Alex – I too struggled and even fought to find a way out of the misery I lived in. I can only share some of what I found that may helpful.
In 1900, Charles Richet a French physiologist gave information by saying, “The living being is stable. It must be so in order not to be destroyed, dissolved or disintegrated by the colossal forces, often adverse, which surround it. Everything in our universe strives to reach a state of Homeostasis or equilibrium. This principle applies to single individual entities to massive complex systems either metabolically, physically, socially or psychologically, even spiritually. By an apparent contradiction it maintains its stability only if it is excitable and capable of modifying itself according to external stimuli and adjusting its responses to the stimulation. In a sense it is stable because it is modifiable – the slight instability is the necessary condition for the true stability of the organism.”
It took me a long time of searching to find, in my own way of life, the wisdom in those two statements. It took me even longer to learn how to apply that in my life. When I did an extraordinary process revealed itself.
I have written elsewhere about suffering depression and terrible exhaustion in my twenties and how I found my way out of it. And it was through dreams and life’s little secrets stated above that it was done.
In searching for relief from misery I tried many different things, relaxation, yoga, meditation, fasting, and diet among them. They promised to be helpful but something was missing that I only began to uncover when I started teaching relaxation/surrender. Some of those classes I taught were huge back in the sixties and seventies. To help people I would wander around the class and lift an arm or leg of some of those lying quietly relaxed. I moved the limb to let the person have an enhanced awareness of their relaxed condition. What amazed me was that often the arm or leg was so rigid with tension it was hard to move. If I let go the limb would remain suspended. On asking the person how they felt they would say, ‘Fine. Really relaxed.’ They didn’t know they were carrying enormous tensions.
Are you relaxing or suppressing?
It took me a while to realise what that indicated. You could relax surface muscles and feelings, but a mass of tensions were unconscious. Later I learned that such tensions had often arisen from difficult or traumatic past experiences, still locked in the body and emotions. By using relaxation techniques such as dropping the tension of the voluntary muscles or meditating on positive things those inner tensions were being pushed back into the unconscious – undealt with. When left at that point, relaxation and meditation were a method of suppression and control, not of healing.
With shock I realised this was true of many things that were supposed to be helpful, such as meditation and positive thinking. What they often did was to calm surface feelings by controlling thoughts and body. They did not deal with the real difficulties that had been pushed into the unconscious. Their purpose was to quieten the conscious mind and the voluntary movements of the body, not release unconscious tension.
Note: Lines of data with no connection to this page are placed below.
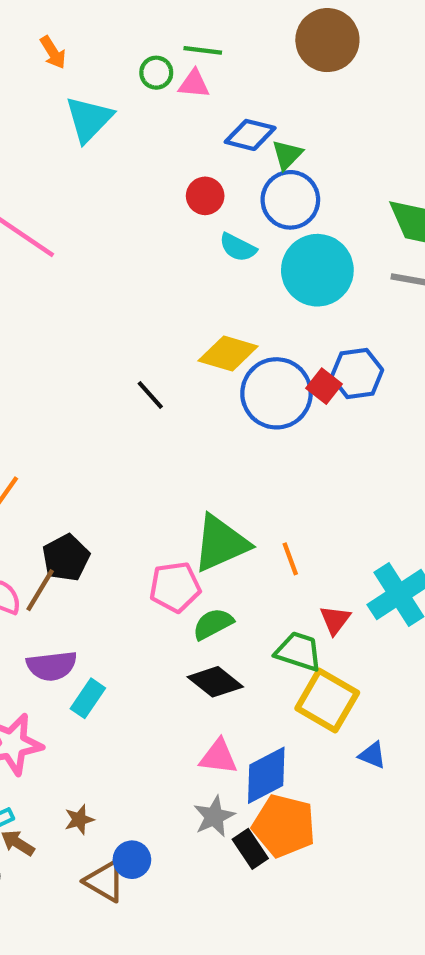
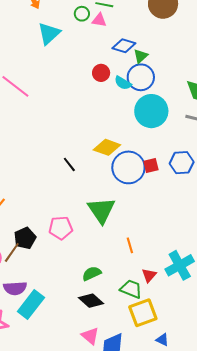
cyan semicircle: (238, 247) -> (123, 83), moved
blue hexagon: (357, 373) -> (182, 163), moved
red square: (324, 386) -> (151, 166), turned 35
green triangle: (221, 543) -> (101, 210), moved, turned -44
pink pentagon: (175, 587) -> (61, 228), moved
cyan rectangle: (88, 698) -> (31, 305), size x1.6
yellow square: (327, 701) -> (143, 313), turned 36
pink triangle: (218, 757) -> (90, 336), turned 30

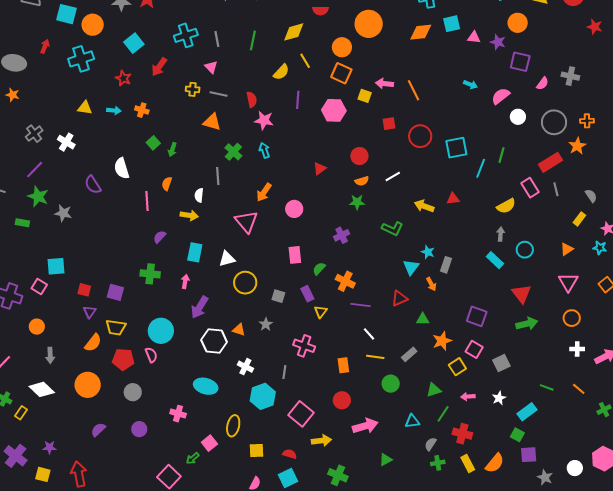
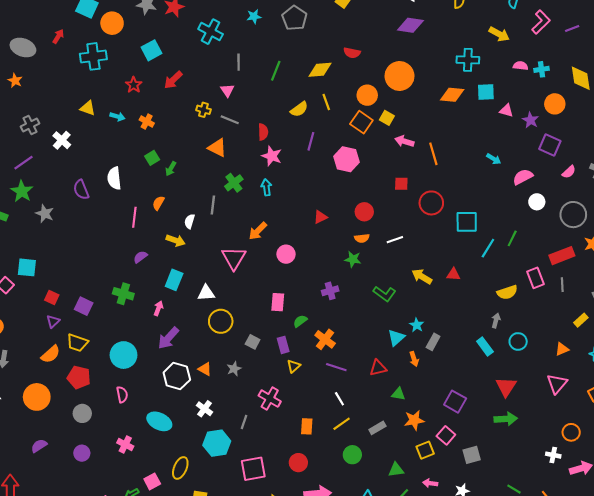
cyan cross: (186, 35) -> (211, 32), moved, turned 35
yellow square: (365, 96) -> (387, 118), moved
orange circle: (572, 318) -> (571, 432), moved
pink semicircle: (151, 355) -> (122, 395), moved
yellow line: (375, 357) -> (342, 424), turned -54
pink square: (301, 414) -> (253, 469), turned 30

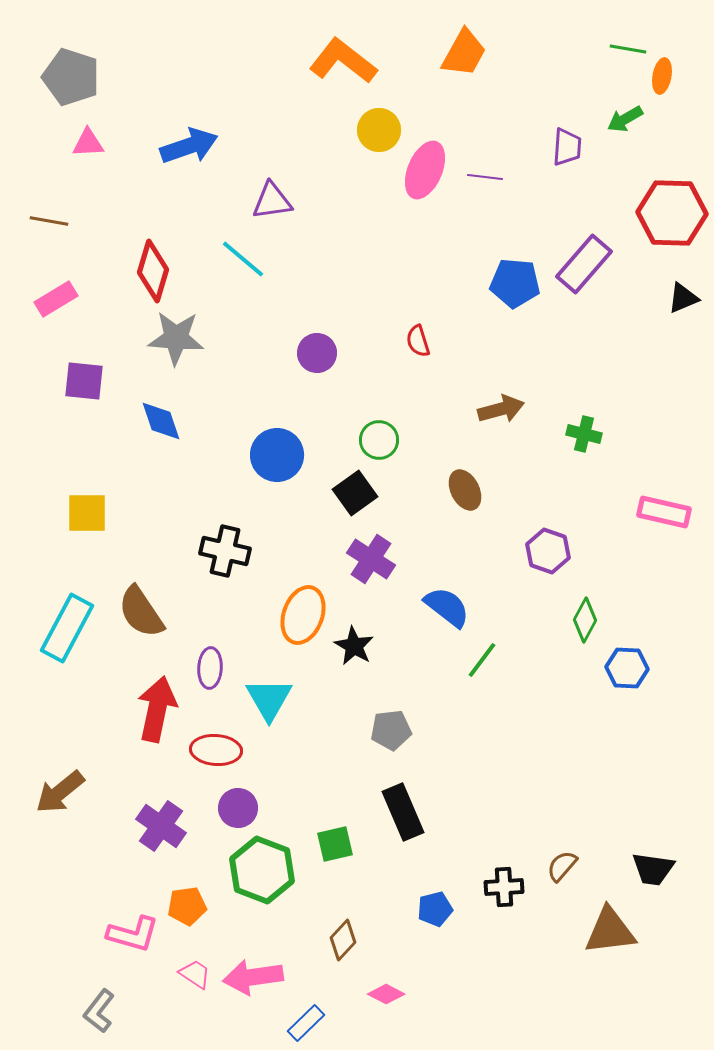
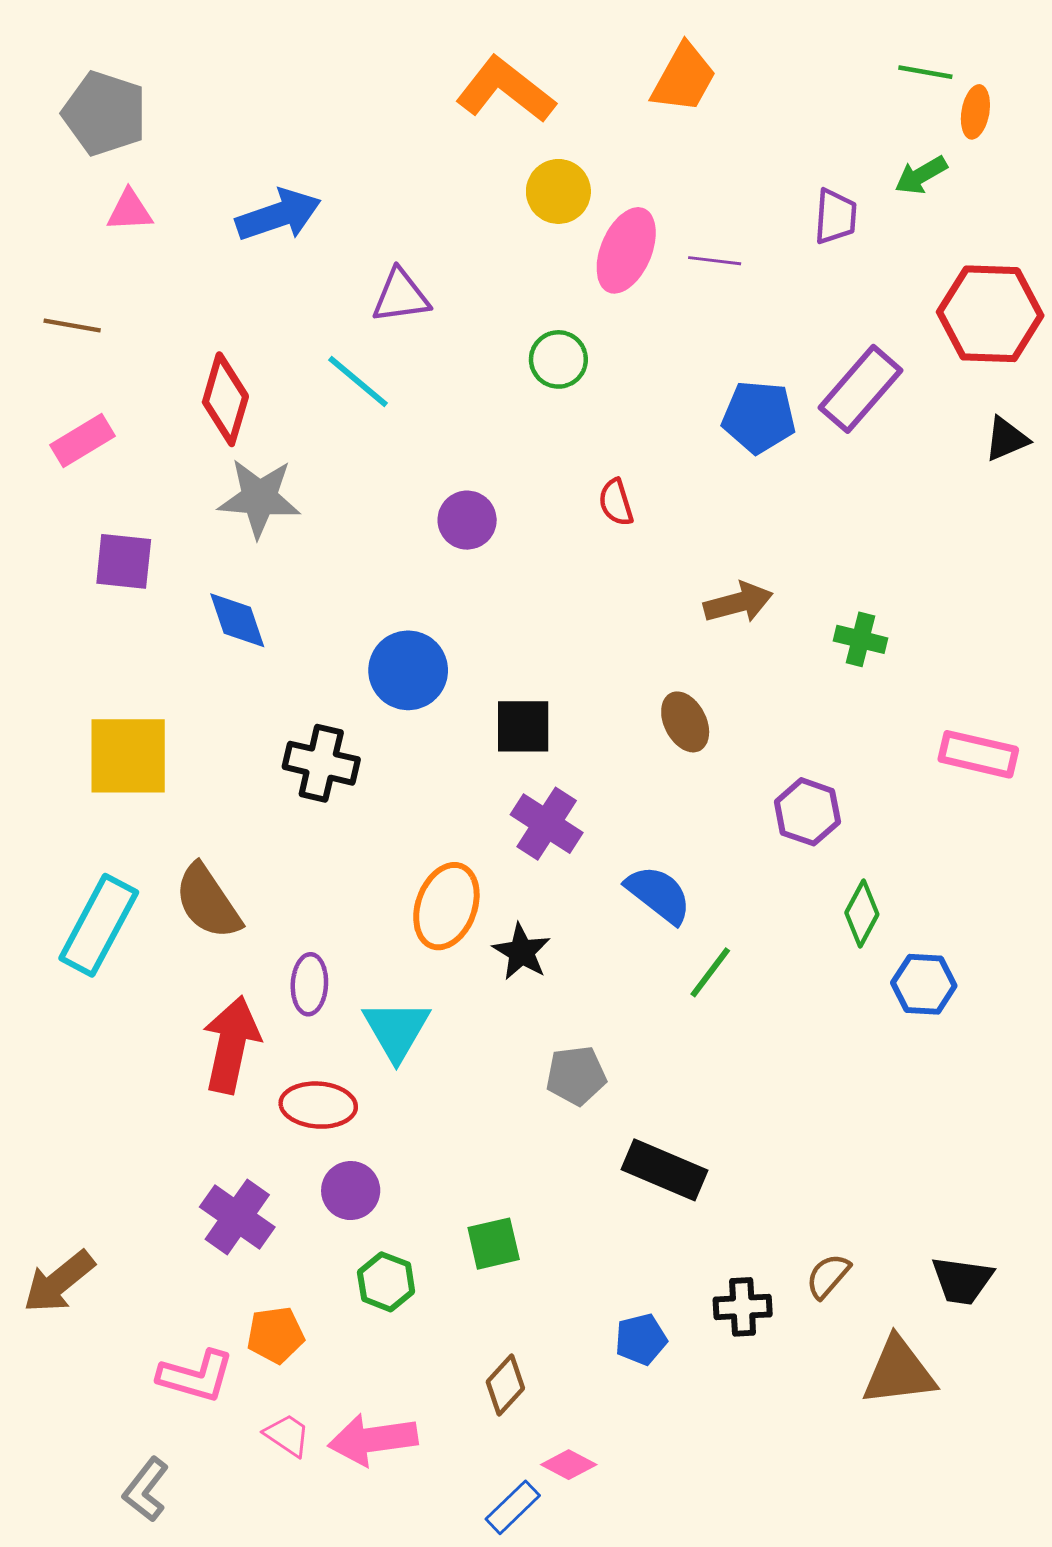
green circle: (379, 440) -> (558, 359), moved
black square: (355, 493) -> (523, 726), turned 36
yellow square: (87, 513) -> (128, 756), size x1.4
black cross: (225, 551) -> (321, 763), moved
brown arrow: (60, 792) -> (59, 1282), moved
black rectangle: (403, 812) -> (665, 1170), moved, turned -44
green hexagon: (262, 870) -> (386, 1282), size x0.6
blue rectangle: (306, 1023) -> (513, 1507), moved

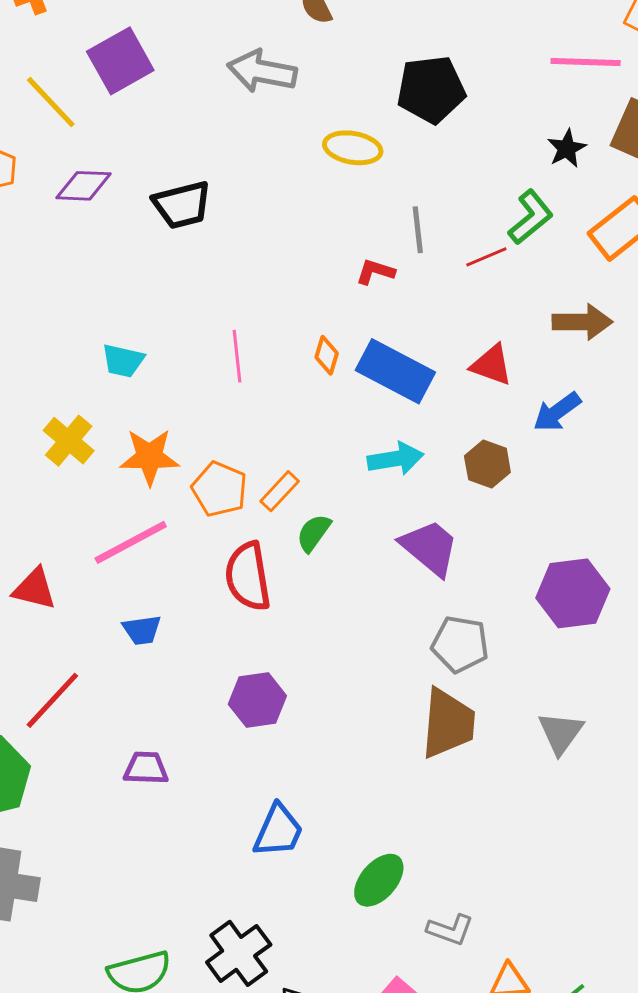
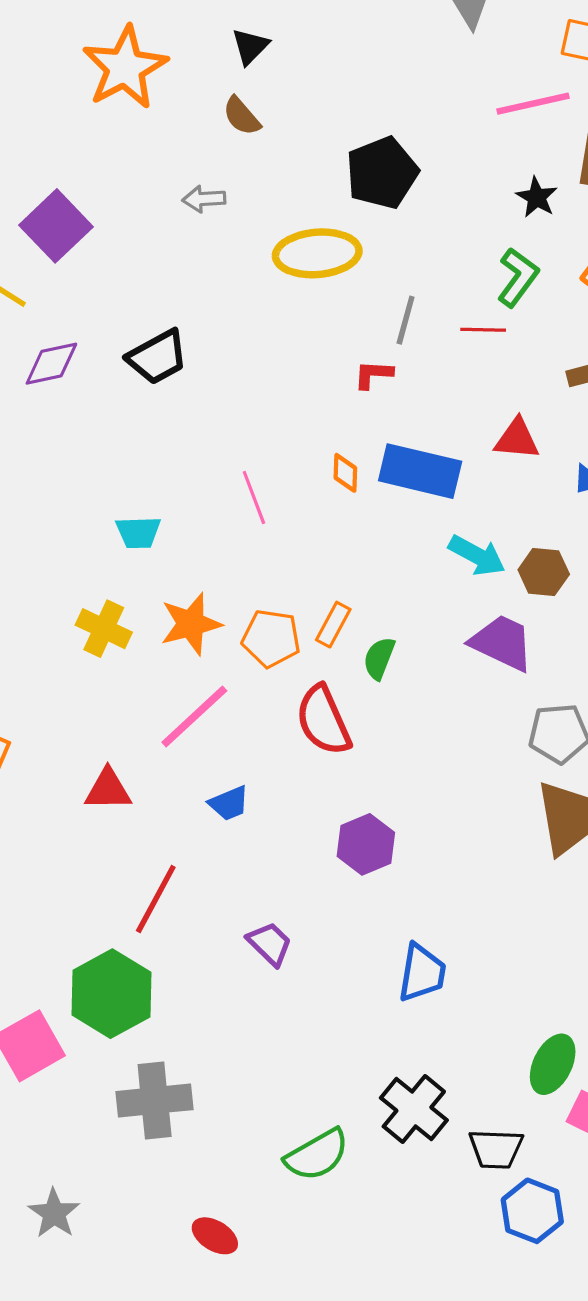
gray arrow: (262, 71) -> (204, 199), size x0.6
yellow ellipse: (353, 148) -> (317, 253), size x1.4
gray line: (418, 230) -> (406, 320), turned 36
red line: (486, 257) -> (483, 330), turned 39
cyan arrow: (396, 459) -> (477, 555), moved, turned 52
brown hexagon: (487, 464) -> (544, 572), moved
purple trapezoid: (146, 768) -> (270, 944), turned 57
green ellipse: (379, 880) -> (553, 1064), moved

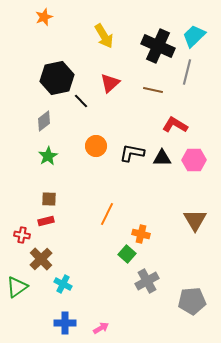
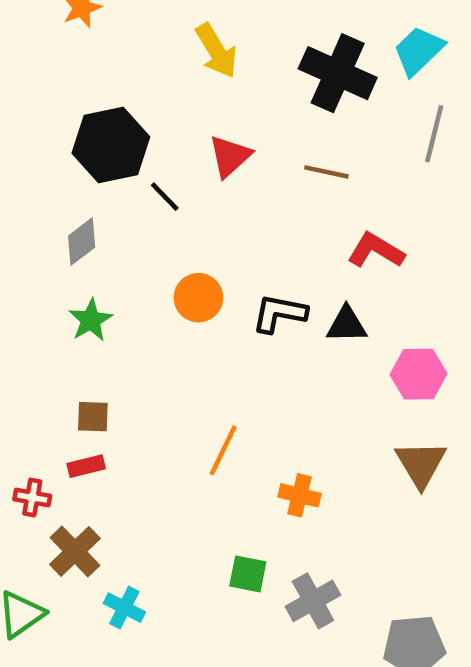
gray line: (187, 72) -> (434, 134), moved
pink hexagon: (194, 160) -> (419, 374), moved
green square: (127, 254) -> (248, 574), moved, turned -30

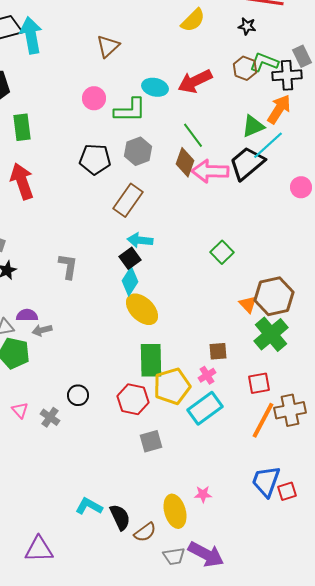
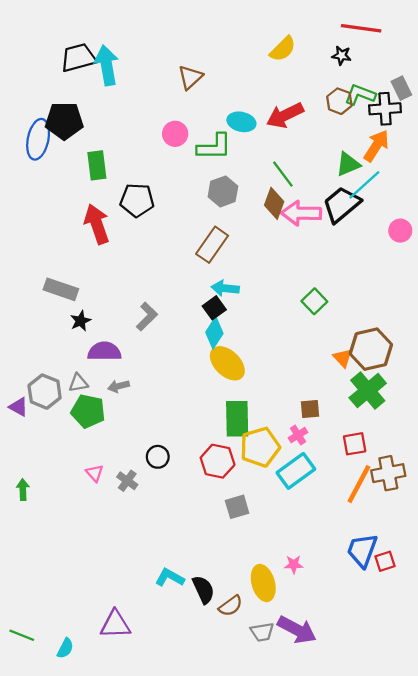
black pentagon: (95, 159) -> (137, 200), moved
gray L-shape: (68, 266) -> (147, 317), turned 36
purple semicircle: (27, 315) -> (104, 351), moved, size x1.4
I went on an almost fanatical search for what could be done to change that – to release the unconscious problems. The clue was, as Richet says, that ‘the slight instability is the necessary condition for the true stability of the organism.’ I gradually realised that to really adjust to the many knocks and changes we meet in life, our body and mind need to be capable of a type of ‘instability’. It needs to be able to move, to express freely, and to respond automatically or spontaneously. Yet all our cultural training and habits are about control and suppression. Governments also sometimes give huge threats to the people if they do not conform. All in all, we have in many ways been trained to be sick – as I was myself. And, amazingly, my doctor, to deal with depression and physical but undiagnosable pains, was telling me to take a drug, a tranquiliser, to maintain the status quo.
I gradually found a way through dreams. I had been dreaming for some weeks that I was marching with troops to the battlefront. Then one day I dreamt of being in the trenches and going over the top as the bullets were flying – something I had been scared of previously.
Then having sat for months dropping my aims and beliefs, one night after going to the toilet, I was just getting back into my bed and I heard a disembodied voice say to me, “You have asked how God touches the human soul. Now watch closely.” A couple of days later, having realised all that, I got together with three friends – Mike Tanner, Sheila Johns and Chris Stevens at the Kingston Club/Ashram in Combe Martin, Devon – to experiment with how to allow this process of self-regulation to express. How did you give your being freedom to express spontaneously so it could rid itself of what it held unconsciously?